Task objective:
Reproduce the forum thread on Italy's win word for word, from its title to its final line.

Source extract:

# Italy wins



## Rob (Jul 11, 2021)

...


----------



## Loïc D (Jul 11, 2021)

Fantastic game !
A final to remember.


----------



## CeDur (Jul 11, 2021)

Pizza, Ferrari, Maserati, Fazioli, Primitivo and Donnarumma <3


----------



## Bluemount Score (Jul 11, 2021)

No idea if I was pro England or pro Italy so I'm very happyn't


----------



## pawelmorytko (Jul 11, 2021)

I was rooting for England, but having missed 2 penalties, and with Pickford literally saving the country by giving them another incredible chance at the trophy, only to miss another penalty straight away... you get what you deserve unfortunately. 

Kinda left a sour taste in my mouth as well seeing pretty much all of the English players taking their medals off soon as they received them. I dunno I just thought cmon man, just take the loss on the chin with honour, and let the winners have their moment. Didn't feel very sportsmanship-like.

But hey congrats Italy!


----------



## Rob (Jul 11, 2021)

pawelmorytko said:


> Kinda left a sour taste in my mouth as well seeing pretty much all of the English players taking their medals off soon as they received them. I dunno I just thought cmon man, just take the loss on the chin with honour, and let the winners have their moment. Didn't feel very sportsmanship-like.
> 
> But hey congrats Italy!


Me and wife were just commenting on that, really a sad thing...


----------



## Martin S (Jul 11, 2021)

Records:
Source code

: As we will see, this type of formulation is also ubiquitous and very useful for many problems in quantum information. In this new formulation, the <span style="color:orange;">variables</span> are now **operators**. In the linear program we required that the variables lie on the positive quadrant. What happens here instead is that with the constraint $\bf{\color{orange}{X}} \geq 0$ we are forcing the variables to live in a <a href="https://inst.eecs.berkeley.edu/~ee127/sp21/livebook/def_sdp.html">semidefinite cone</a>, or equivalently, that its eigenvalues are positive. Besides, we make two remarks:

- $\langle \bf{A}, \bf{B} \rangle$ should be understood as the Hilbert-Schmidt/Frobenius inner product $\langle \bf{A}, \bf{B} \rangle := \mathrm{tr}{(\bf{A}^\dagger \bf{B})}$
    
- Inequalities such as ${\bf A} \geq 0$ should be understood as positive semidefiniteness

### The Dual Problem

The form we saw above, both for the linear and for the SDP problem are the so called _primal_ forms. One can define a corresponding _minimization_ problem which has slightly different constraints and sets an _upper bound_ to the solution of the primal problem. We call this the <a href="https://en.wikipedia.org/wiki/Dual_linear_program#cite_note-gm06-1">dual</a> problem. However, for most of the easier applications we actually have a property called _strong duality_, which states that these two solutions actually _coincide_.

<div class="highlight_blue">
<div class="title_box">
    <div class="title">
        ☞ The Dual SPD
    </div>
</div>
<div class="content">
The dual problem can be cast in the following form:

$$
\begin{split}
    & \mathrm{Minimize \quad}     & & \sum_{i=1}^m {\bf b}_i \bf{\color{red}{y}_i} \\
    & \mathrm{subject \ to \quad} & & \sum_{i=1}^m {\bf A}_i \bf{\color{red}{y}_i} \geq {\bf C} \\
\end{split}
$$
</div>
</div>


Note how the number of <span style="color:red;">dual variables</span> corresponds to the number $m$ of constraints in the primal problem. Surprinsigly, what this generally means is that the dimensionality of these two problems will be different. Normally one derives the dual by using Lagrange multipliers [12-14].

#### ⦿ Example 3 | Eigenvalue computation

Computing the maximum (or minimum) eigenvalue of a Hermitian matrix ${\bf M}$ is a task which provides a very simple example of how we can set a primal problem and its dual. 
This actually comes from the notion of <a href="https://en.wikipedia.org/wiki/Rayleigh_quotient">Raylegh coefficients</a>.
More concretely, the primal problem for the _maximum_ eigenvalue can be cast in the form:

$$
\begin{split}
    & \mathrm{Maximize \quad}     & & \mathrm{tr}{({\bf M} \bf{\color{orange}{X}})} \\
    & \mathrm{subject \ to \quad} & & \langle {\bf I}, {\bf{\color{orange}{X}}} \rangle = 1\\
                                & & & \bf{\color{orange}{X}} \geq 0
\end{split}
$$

Solution to this problem:
# Italy wins



## Rob (Jul 11, 2021)

...


----------



## Loïc D (Jul 11, 2021)

Fantastic game !
A final to remember.


----------



## CeDur (Jul 11, 2021)

Pizza, Ferrari, Maserati, Fazioli, Primitivo and Donnarumma <3


----------



## Bluemount Score (Jul 11, 2021)

No idea if I was pro England or pro Italy so I'm very happyn't


----------



## pawelmorytko (Jul 11, 2021)

I was rooting for England, but having missed 2 penalties, and with Pickford literally saving the country by giving them another incredible chance at the trophy, only to miss another penalty straight away... you get what you deserve unfortunately. 

Kinda left a sour taste in my mouth as well seeing pretty much all of the English players taking their medals off soon as they received them. I dunno I just thought cmon man, just take the loss on the chin with honour, and let the winners have their moment. Didn't feel very sportsmanship-like.

But hey congrats Italy!


----------



## Rob (Jul 11, 2021)

pawelmorytko said:


> Kinda left a sour taste in my mouth as well seeing pretty much all of the English players taking their medals off soon as they received them. I dunno I just thought cmon man, just take the loss on the chin with honour, and let the winners have their moment. Didn't feel very sportsmanship-like.
> 
> But hey congrats Italy!


Me and wife were just commenting on that, really a sad thing...


----------



## Martin S (Jul 11, 2021)